-- Document section --
The $67.3 million reduction in the estimate of IBNR loss and loss adjustment expense liabilities resulted from the application of our reserving methodologies to (i) the reduced historical incurred loss development information relating to remaining exposures after the 68 commutations, and (ii) reduced case and LAE reserves in the aggregate. The application of our reserving methodologies to the reduced historical incurred loss development information relating to our remaining exposures after elimination of the historical loss development relating to the 68 commuted exposures had the following effects (with the methodologies that weighed most heavily in the analysis for this period listed first):
 
  •  Under the Ultimate-to-Incurred Method, the application of the ratio of estimated industry ultimate losses to industry incurred-to-date losses to our reduced incurred-to-date losses resulted in reduced estimates of loss reserves.

-- Recorded information --
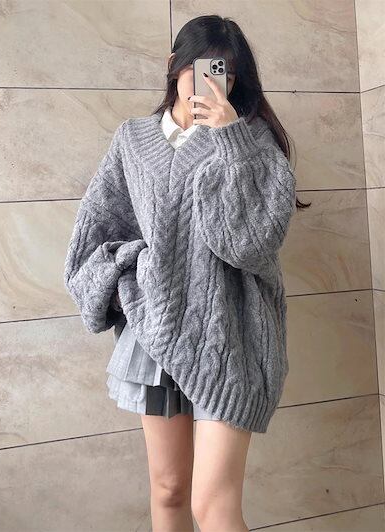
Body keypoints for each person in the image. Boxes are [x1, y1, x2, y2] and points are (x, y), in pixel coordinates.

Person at [64, 14, 310, 532]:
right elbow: (91, 241)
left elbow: (251, 244)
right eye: (201, 69)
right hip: (156, 332)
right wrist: (132, 273)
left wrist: (231, 141)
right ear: (173, 65)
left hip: (230, 336)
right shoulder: (133, 140)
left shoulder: (253, 141)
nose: (213, 84)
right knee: (169, 490)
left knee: (214, 506)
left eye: (226, 74)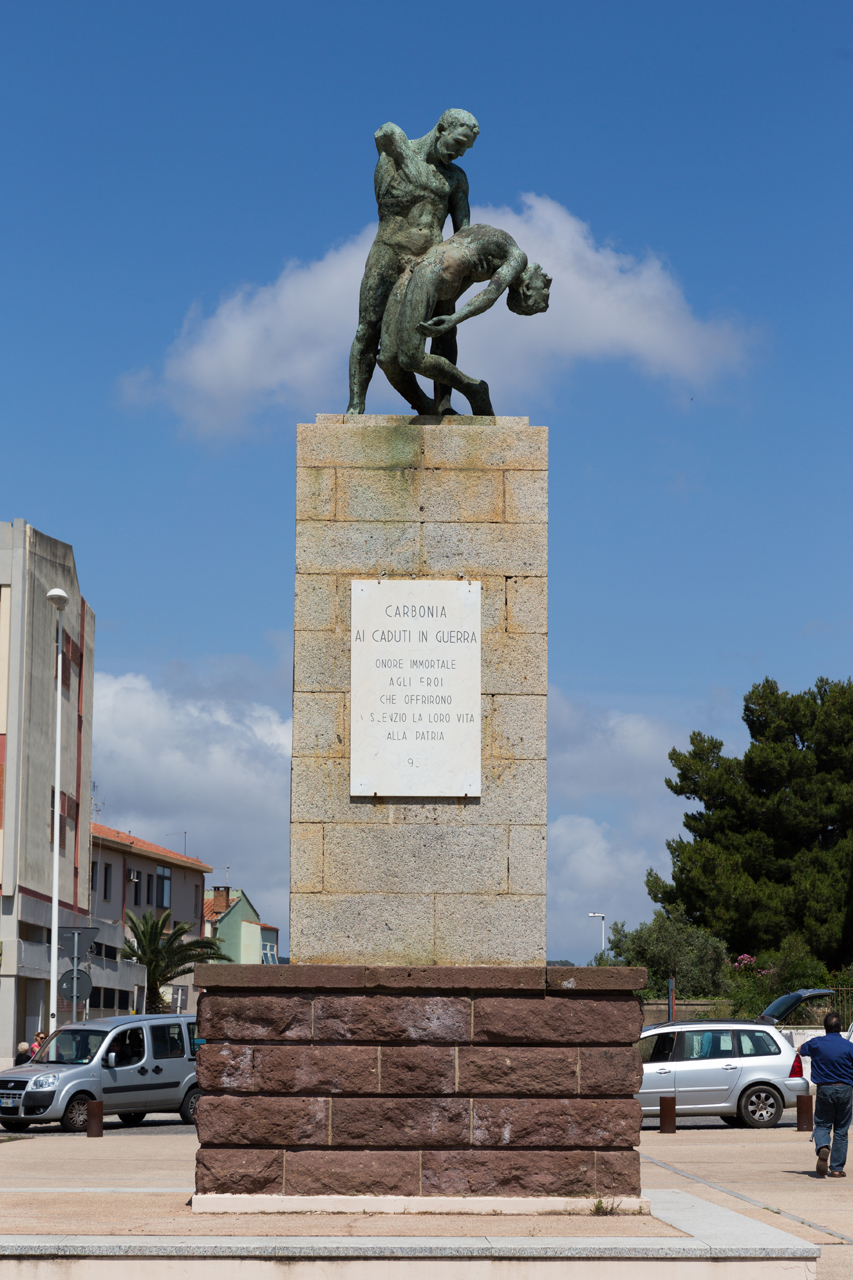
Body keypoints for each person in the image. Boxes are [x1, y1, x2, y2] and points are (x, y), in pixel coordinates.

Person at [347, 109, 479, 415]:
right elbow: (383, 132)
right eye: (458, 143)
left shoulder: (456, 178)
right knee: (368, 328)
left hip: (432, 263)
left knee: (442, 330)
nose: (460, 153)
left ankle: (443, 404)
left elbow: (464, 232)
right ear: (442, 128)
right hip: (388, 253)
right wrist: (406, 151)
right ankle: (357, 403)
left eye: (466, 149)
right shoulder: (395, 156)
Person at [377, 223, 551, 417]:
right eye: (546, 287)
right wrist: (452, 318)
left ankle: (474, 390)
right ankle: (432, 404)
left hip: (433, 273)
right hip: (420, 268)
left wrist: (453, 319)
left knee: (409, 358)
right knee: (387, 359)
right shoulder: (512, 254)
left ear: (526, 289)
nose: (547, 279)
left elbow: (490, 294)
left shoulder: (513, 258)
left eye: (544, 288)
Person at [799, 1011, 853, 1177]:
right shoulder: (849, 1046)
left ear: (825, 1028)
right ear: (841, 1028)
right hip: (845, 1089)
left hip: (824, 1089)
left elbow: (801, 1050)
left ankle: (823, 1145)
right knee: (841, 1129)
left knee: (822, 1124)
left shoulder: (817, 1043)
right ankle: (836, 1169)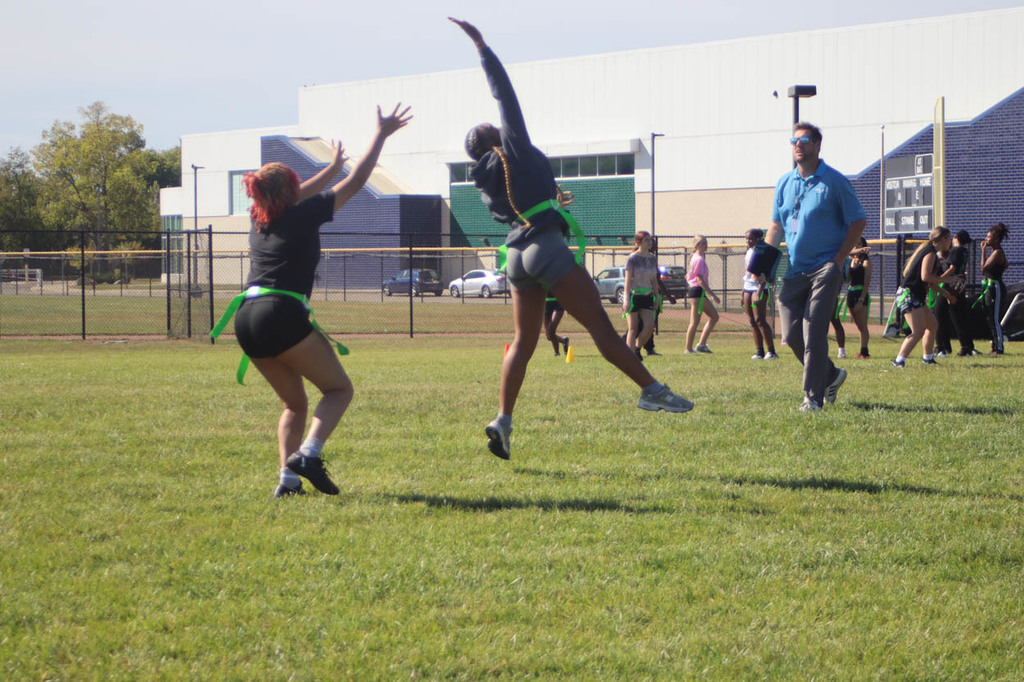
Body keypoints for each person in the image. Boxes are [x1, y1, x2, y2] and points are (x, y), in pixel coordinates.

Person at [450, 17, 694, 461]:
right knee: (600, 327)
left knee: (523, 342)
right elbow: (506, 96)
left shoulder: (482, 176)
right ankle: (651, 390)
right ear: (496, 138)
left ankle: (502, 420)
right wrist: (484, 48)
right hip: (544, 247)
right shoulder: (514, 148)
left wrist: (551, 197)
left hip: (516, 256)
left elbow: (524, 197)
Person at [229, 104, 412, 497]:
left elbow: (300, 192)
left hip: (246, 318)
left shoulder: (259, 217)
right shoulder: (303, 214)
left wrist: (330, 169)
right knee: (338, 390)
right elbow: (359, 181)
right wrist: (379, 136)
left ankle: (288, 481)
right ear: (291, 192)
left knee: (294, 404)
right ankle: (309, 454)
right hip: (280, 313)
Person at [766, 122, 866, 411]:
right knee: (791, 334)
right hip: (795, 269)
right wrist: (764, 264)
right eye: (794, 140)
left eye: (805, 140)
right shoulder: (785, 182)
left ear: (818, 145)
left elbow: (858, 221)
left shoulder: (833, 181)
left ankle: (813, 397)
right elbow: (776, 226)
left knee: (814, 332)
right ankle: (832, 375)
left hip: (826, 267)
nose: (798, 144)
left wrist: (837, 260)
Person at [891, 227, 960, 367]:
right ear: (942, 239)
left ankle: (927, 358)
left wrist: (947, 295)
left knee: (932, 325)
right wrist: (949, 280)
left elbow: (929, 283)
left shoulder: (930, 251)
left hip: (915, 296)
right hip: (909, 295)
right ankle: (899, 361)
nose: (950, 242)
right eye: (949, 238)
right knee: (917, 332)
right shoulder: (930, 253)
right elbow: (926, 277)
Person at [934, 229, 973, 357]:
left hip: (950, 285)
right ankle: (966, 347)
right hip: (958, 285)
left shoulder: (957, 250)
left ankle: (941, 347)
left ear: (955, 237)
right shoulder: (964, 251)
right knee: (958, 317)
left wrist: (939, 279)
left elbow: (952, 268)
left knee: (939, 315)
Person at [741, 228, 778, 360]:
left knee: (760, 319)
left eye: (751, 239)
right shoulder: (748, 252)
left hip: (758, 288)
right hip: (747, 287)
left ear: (757, 239)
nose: (748, 241)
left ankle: (771, 351)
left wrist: (759, 291)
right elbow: (747, 274)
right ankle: (759, 351)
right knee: (752, 320)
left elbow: (764, 274)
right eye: (746, 239)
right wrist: (743, 291)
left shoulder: (761, 252)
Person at [623, 231, 659, 360]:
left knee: (649, 326)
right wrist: (626, 299)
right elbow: (627, 280)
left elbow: (654, 280)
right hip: (634, 295)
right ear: (639, 242)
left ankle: (637, 348)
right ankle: (630, 357)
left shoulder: (652, 258)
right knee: (633, 328)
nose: (650, 243)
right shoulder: (633, 258)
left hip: (647, 295)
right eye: (646, 240)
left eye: (650, 240)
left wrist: (656, 297)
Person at [684, 235, 720, 354]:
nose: (706, 245)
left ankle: (701, 344)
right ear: (698, 245)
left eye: (706, 242)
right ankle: (688, 349)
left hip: (697, 291)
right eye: (703, 243)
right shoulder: (698, 259)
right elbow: (700, 280)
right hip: (697, 291)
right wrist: (713, 295)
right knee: (694, 322)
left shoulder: (696, 257)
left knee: (714, 316)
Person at [979, 222, 1010, 355]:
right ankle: (994, 346)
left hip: (995, 287)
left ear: (996, 239)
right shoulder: (996, 252)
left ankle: (999, 347)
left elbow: (983, 268)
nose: (986, 239)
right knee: (989, 317)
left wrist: (983, 251)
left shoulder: (997, 252)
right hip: (989, 286)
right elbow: (1006, 264)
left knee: (995, 317)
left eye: (989, 237)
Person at [846, 238, 873, 358]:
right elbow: (847, 280)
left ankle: (864, 351)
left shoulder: (866, 263)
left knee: (863, 326)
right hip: (850, 293)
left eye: (859, 245)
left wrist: (861, 300)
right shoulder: (851, 261)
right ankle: (862, 349)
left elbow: (866, 283)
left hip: (859, 293)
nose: (856, 247)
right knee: (857, 325)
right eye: (854, 244)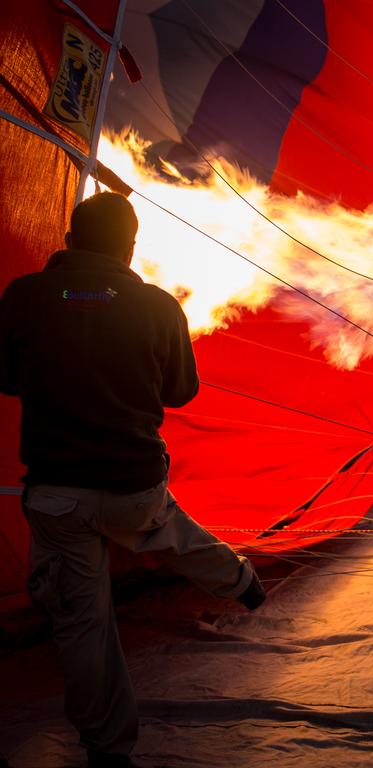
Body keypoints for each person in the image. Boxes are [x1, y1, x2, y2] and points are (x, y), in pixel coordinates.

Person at [0, 192, 265, 768]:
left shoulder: (24, 297)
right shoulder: (158, 306)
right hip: (133, 484)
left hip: (58, 492)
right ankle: (239, 578)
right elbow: (180, 392)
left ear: (68, 242)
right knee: (162, 528)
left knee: (84, 624)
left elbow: (7, 378)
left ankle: (108, 749)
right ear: (131, 248)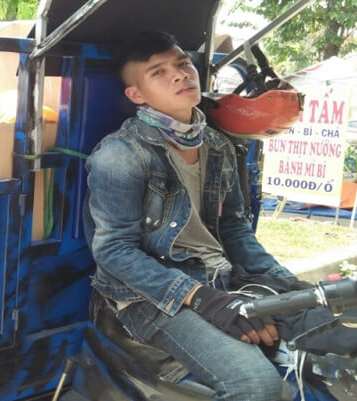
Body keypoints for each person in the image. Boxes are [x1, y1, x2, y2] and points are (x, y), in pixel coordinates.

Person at [83, 31, 304, 401]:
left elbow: (234, 228)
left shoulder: (216, 145)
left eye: (183, 64)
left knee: (334, 348)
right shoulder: (120, 155)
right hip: (146, 300)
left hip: (221, 280)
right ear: (136, 95)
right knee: (256, 386)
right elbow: (114, 252)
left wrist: (287, 283)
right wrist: (204, 299)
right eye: (159, 72)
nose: (180, 75)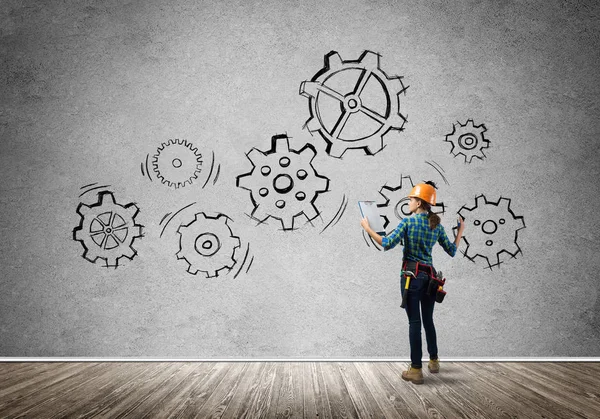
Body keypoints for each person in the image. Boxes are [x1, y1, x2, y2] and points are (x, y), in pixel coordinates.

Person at [361, 181, 465, 384]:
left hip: (411, 277)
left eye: (411, 199)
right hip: (431, 279)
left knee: (414, 323)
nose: (409, 202)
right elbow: (452, 251)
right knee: (428, 321)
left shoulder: (408, 223)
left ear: (419, 202)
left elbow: (387, 243)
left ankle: (416, 369)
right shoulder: (436, 225)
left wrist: (367, 228)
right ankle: (434, 361)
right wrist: (460, 231)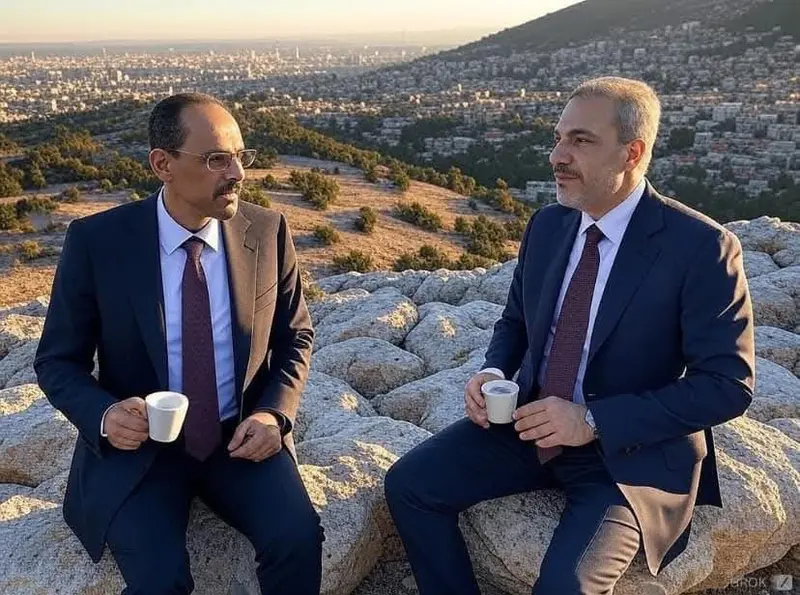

-- Actions to take --
- 1) Answer these about the passage on the IBNR reserve reduction:
(a) By how much was the estimate of IBNR loss and loss adjustment expense liabilities reduced?
(b) How many commutations does the passage mention?
(c) Under the Ultimate-to-Incurred Method, what ratio was applied to the reduced incurred-to-date losses?
- 2) Write the next part of the passage on the IBNR reserve reduction, following on from its last sentence.

-- Results --
- 1)
(a) $67.3 million
(b) 68
(c) The ratio of estimated industry ultimate losses to industry incurred-to-date losses

- 2)
  •  Application of the Paid Survival Ratio Method to the reduced historical loss development information resulted in lower expected average annual payment amounts compared to the previous year, which, when multiplied by the expected industry benchmark for future number of payment years, led to reductions in our estimated loss reserves.
 
  •  Under the Paid Market Share Method, our reduced historical calendar year payments resulted in a reduction of our indicated market share of industry paid losses and thus our market share of estimated industry loss reserves.
 
  •  Under the Reserve-to-Paid Method, the application of the ratio of industry reserves to industry paid-to-date losses to our reduced paid-to-date losses resulted in reduced estimates of loss reserves.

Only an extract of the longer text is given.